::: STORED ROWS
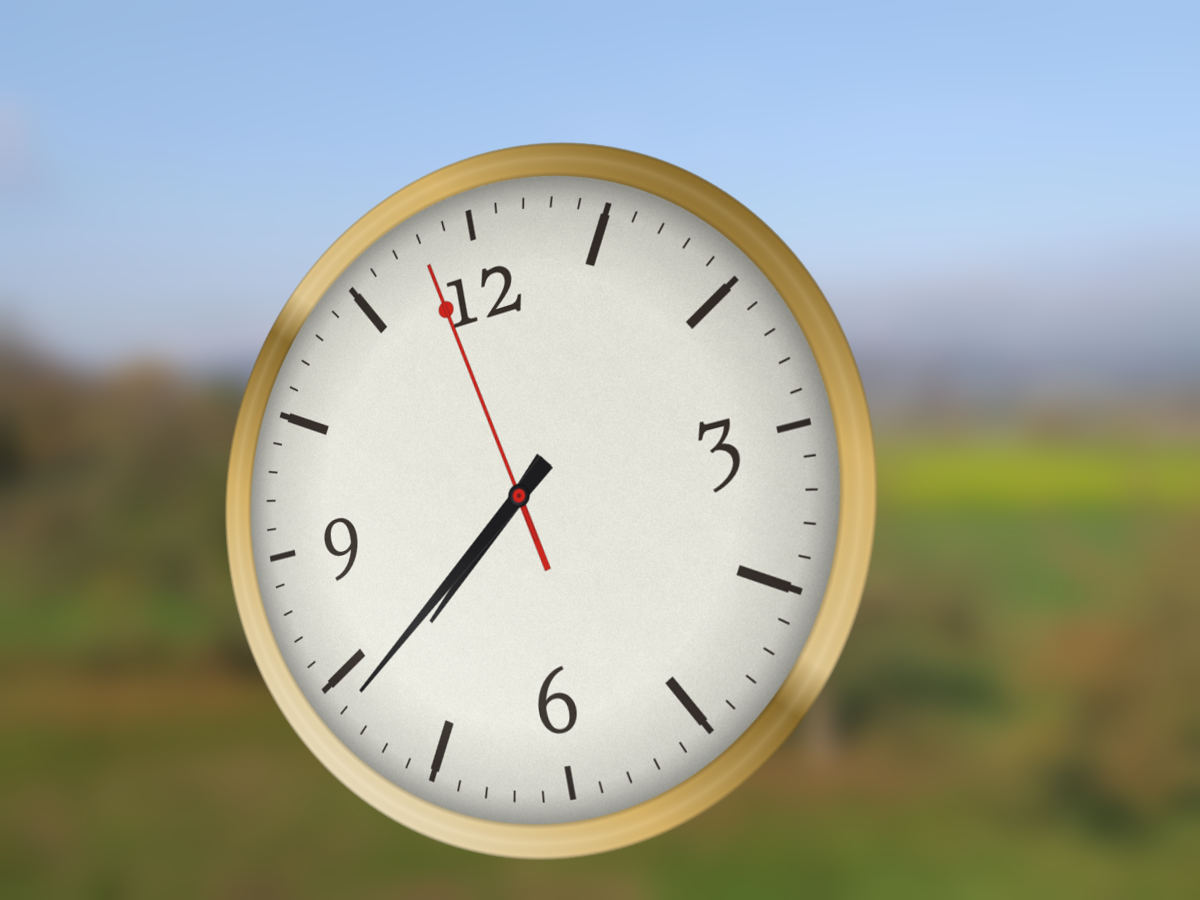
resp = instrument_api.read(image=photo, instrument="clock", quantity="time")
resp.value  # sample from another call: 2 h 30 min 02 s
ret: 7 h 38 min 58 s
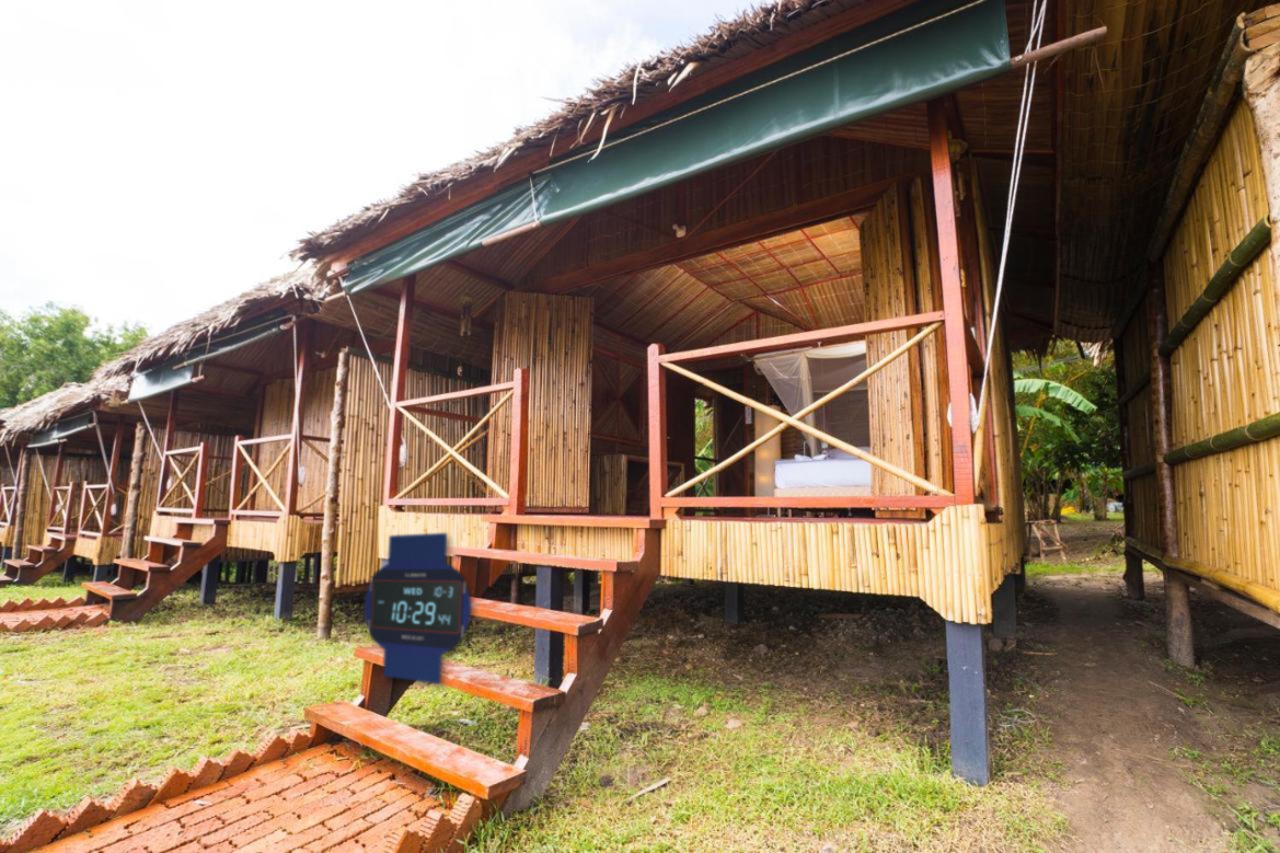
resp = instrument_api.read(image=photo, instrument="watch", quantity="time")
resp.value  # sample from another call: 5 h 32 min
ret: 10 h 29 min
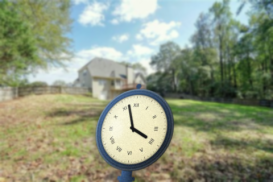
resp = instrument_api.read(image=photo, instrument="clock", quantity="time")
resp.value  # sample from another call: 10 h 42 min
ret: 3 h 57 min
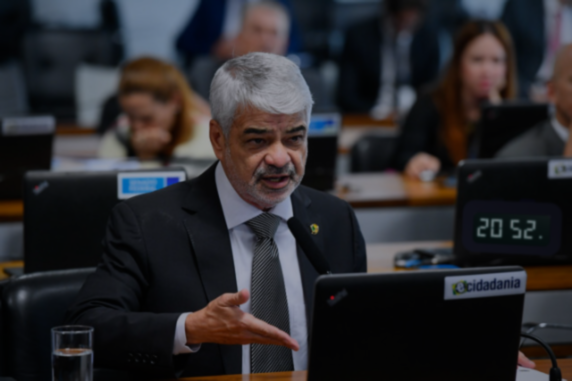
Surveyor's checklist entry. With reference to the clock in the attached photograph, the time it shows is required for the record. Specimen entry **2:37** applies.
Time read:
**20:52**
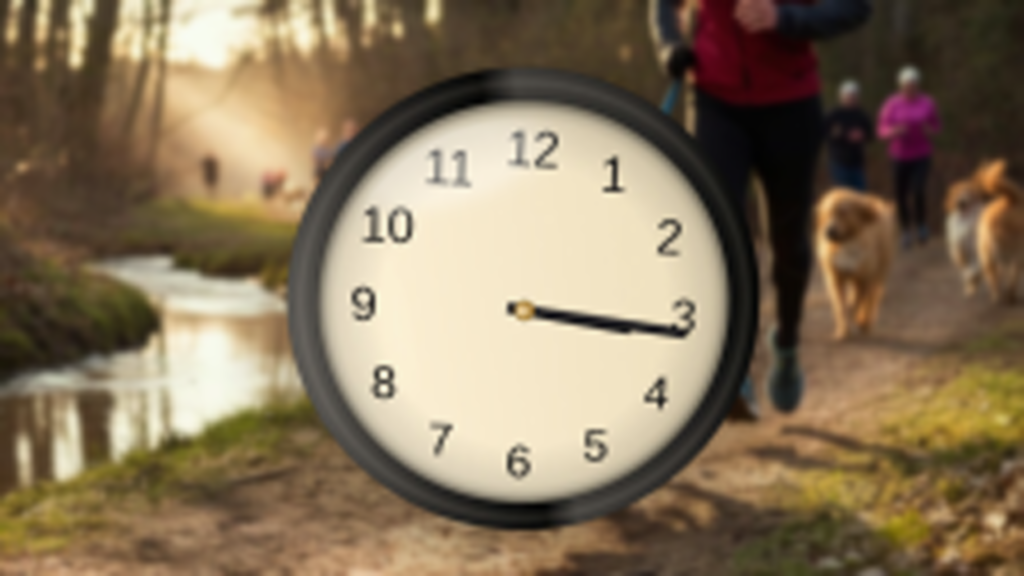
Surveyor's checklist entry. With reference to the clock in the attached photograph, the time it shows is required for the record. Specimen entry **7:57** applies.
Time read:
**3:16**
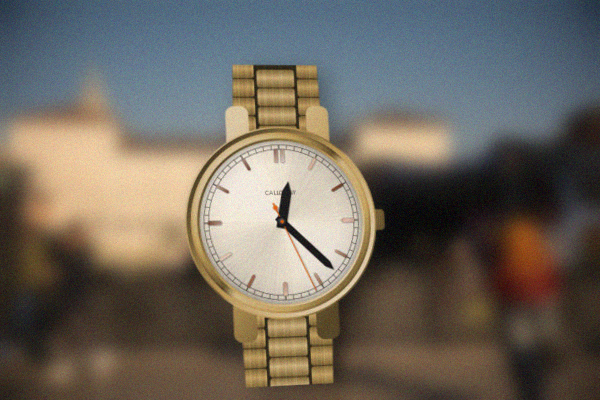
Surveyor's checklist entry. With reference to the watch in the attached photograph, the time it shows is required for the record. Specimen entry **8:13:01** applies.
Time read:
**12:22:26**
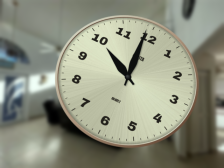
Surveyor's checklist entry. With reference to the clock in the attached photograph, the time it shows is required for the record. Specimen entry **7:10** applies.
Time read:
**9:59**
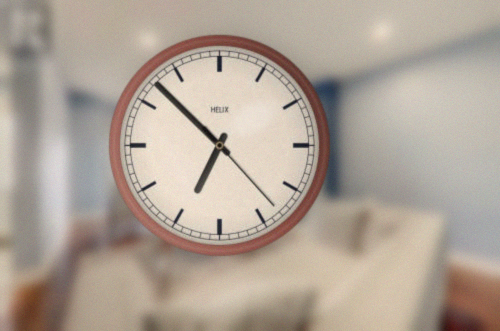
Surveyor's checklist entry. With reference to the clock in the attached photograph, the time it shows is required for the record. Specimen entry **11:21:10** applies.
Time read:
**6:52:23**
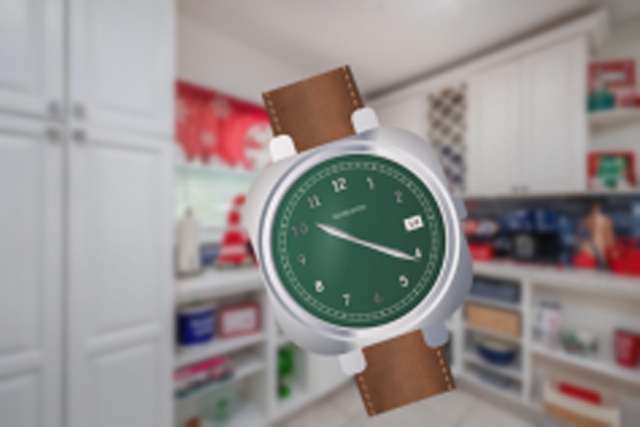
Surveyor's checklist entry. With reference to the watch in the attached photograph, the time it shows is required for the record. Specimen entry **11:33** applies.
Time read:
**10:21**
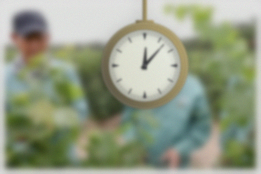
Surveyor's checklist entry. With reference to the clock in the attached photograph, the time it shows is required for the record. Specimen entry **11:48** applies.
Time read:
**12:07**
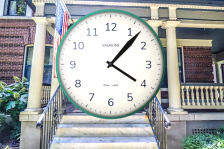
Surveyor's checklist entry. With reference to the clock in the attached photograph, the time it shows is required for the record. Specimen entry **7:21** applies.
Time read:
**4:07**
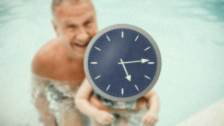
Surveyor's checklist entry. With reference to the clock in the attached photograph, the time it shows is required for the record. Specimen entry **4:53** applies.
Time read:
**5:14**
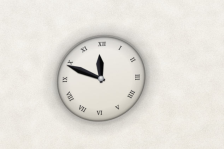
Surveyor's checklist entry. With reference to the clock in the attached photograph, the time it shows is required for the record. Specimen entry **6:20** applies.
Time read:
**11:49**
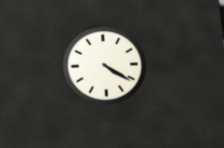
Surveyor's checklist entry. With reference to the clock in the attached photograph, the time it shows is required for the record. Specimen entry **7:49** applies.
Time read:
**4:21**
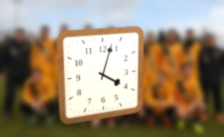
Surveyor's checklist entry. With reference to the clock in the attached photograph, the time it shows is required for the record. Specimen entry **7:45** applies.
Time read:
**4:03**
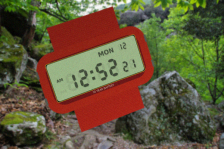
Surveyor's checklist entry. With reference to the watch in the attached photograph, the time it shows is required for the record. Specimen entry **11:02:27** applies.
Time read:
**12:52:21**
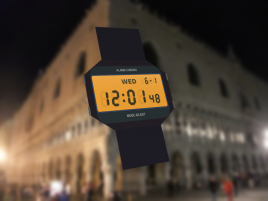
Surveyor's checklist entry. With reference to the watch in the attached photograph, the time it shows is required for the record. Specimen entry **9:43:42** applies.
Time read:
**12:01:48**
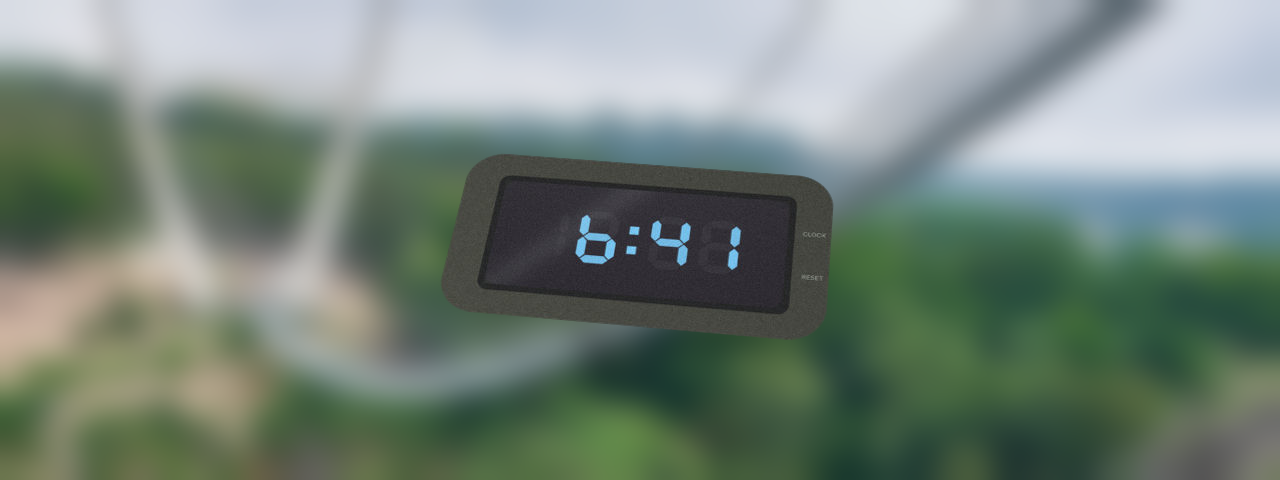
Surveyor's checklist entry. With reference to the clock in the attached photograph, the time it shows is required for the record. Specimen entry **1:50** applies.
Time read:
**6:41**
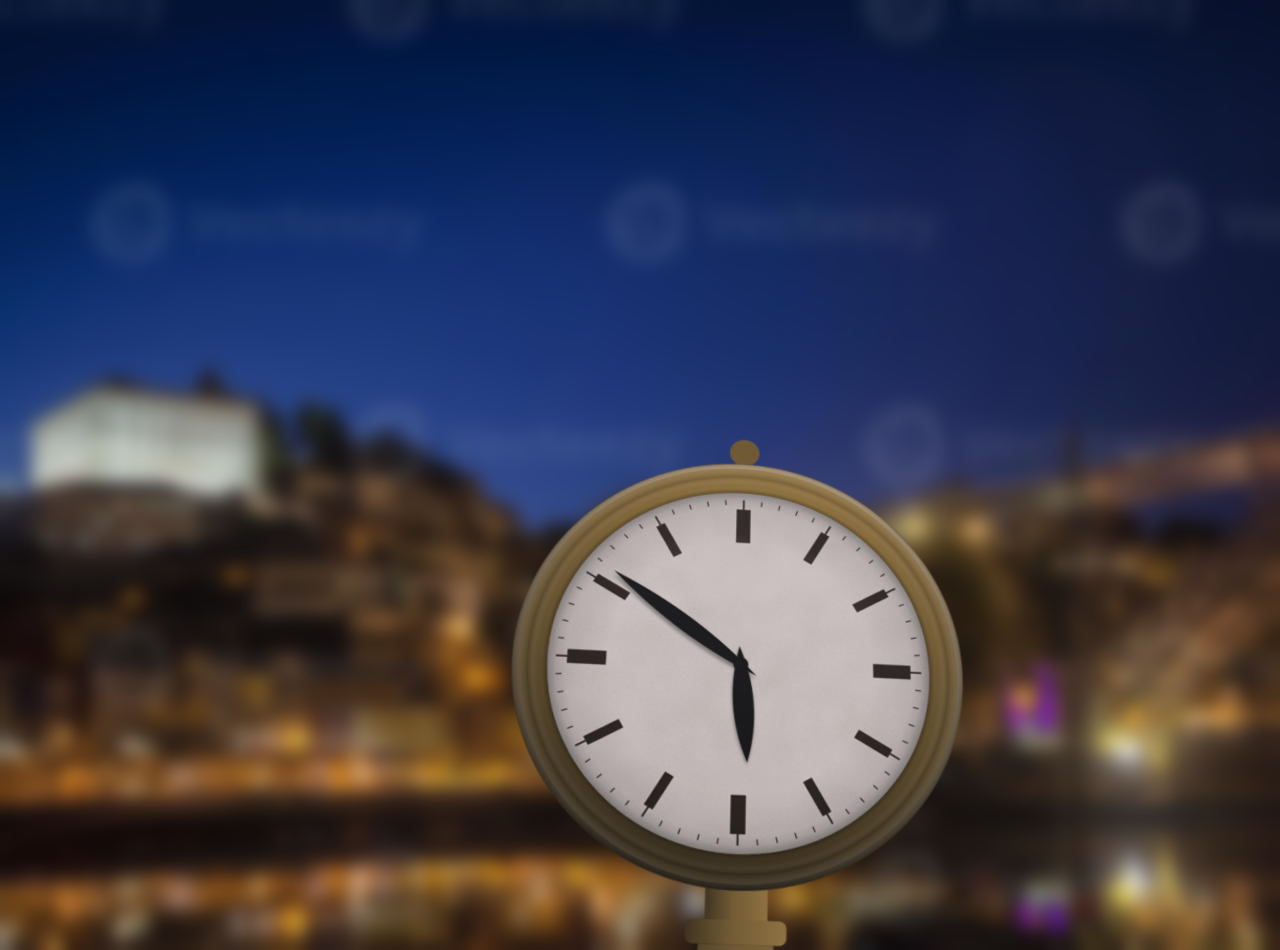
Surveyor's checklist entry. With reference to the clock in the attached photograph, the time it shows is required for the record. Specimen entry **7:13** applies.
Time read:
**5:51**
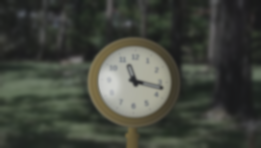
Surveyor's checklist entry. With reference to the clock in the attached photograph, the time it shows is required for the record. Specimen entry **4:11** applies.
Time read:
**11:17**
::::::
=== WRITTEN REQUEST ===
Can you copy every item above word for word, omitting the pictures?

=== REPLY ===
resp = instrument_api.read(image=photo, instrument="clock", quantity="time")
resp.value  # sample from another call: 2 h 30 min 02 s
ret: 7 h 38 min 58 s
resp = instrument_api.read(image=photo, instrument="watch", quantity="time")
resp.value  # sample from another call: 5 h 32 min
ret: 10 h 29 min
resp = instrument_api.read(image=photo, instrument="clock", quantity="time")
resp.value  # sample from another call: 10 h 42 min
ret: 3 h 57 min
Surveyor's checklist entry. With reference to the clock in the attached photograph, the time it shows is required for the record. Specimen entry **2:37** applies.
Time read:
**20:52**
Surveyor's checklist entry. With reference to the clock in the attached photograph, the time it shows is required for the record. Specimen entry **7:57** applies.
Time read:
**3:16**
Surveyor's checklist entry. With reference to the watch in the attached photograph, the time it shows is required for the record. Specimen entry **8:13:01** applies.
Time read:
**12:22:26**
Surveyor's checklist entry. With reference to the clock in the attached photograph, the time it shows is required for the record. Specimen entry **7:10** applies.
Time read:
**9:59**
Surveyor's checklist entry. With reference to the clock in the attached photograph, the time it shows is required for the record. Specimen entry **11:21:10** applies.
Time read:
**6:52:23**
Surveyor's checklist entry. With reference to the watch in the attached photograph, the time it shows is required for the record. Specimen entry **11:33** applies.
Time read:
**10:21**
Surveyor's checklist entry. With reference to the clock in the attached photograph, the time it shows is required for the record. Specimen entry **11:48** applies.
Time read:
**12:07**
Surveyor's checklist entry. With reference to the clock in the attached photograph, the time it shows is required for the record. Specimen entry **7:21** applies.
Time read:
**4:07**
Surveyor's checklist entry. With reference to the clock in the attached photograph, the time it shows is required for the record. Specimen entry **4:53** applies.
Time read:
**5:14**
Surveyor's checklist entry. With reference to the clock in the attached photograph, the time it shows is required for the record. Specimen entry **6:20** applies.
Time read:
**11:49**
Surveyor's checklist entry. With reference to the clock in the attached photograph, the time it shows is required for the record. Specimen entry **7:49** applies.
Time read:
**4:21**
Surveyor's checklist entry. With reference to the clock in the attached photograph, the time it shows is required for the record. Specimen entry **7:45** applies.
Time read:
**4:03**
Surveyor's checklist entry. With reference to the watch in the attached photograph, the time it shows is required for the record. Specimen entry **11:02:27** applies.
Time read:
**12:52:21**
Surveyor's checklist entry. With reference to the watch in the attached photograph, the time it shows is required for the record. Specimen entry **9:43:42** applies.
Time read:
**12:01:48**
Surveyor's checklist entry. With reference to the clock in the attached photograph, the time it shows is required for the record. Specimen entry **1:50** applies.
Time read:
**6:41**
Surveyor's checklist entry. With reference to the clock in the attached photograph, the time it shows is required for the record. Specimen entry **7:13** applies.
Time read:
**5:51**
Surveyor's checklist entry. With reference to the clock in the attached photograph, the time it shows is required for the record. Specimen entry **4:11** applies.
Time read:
**11:17**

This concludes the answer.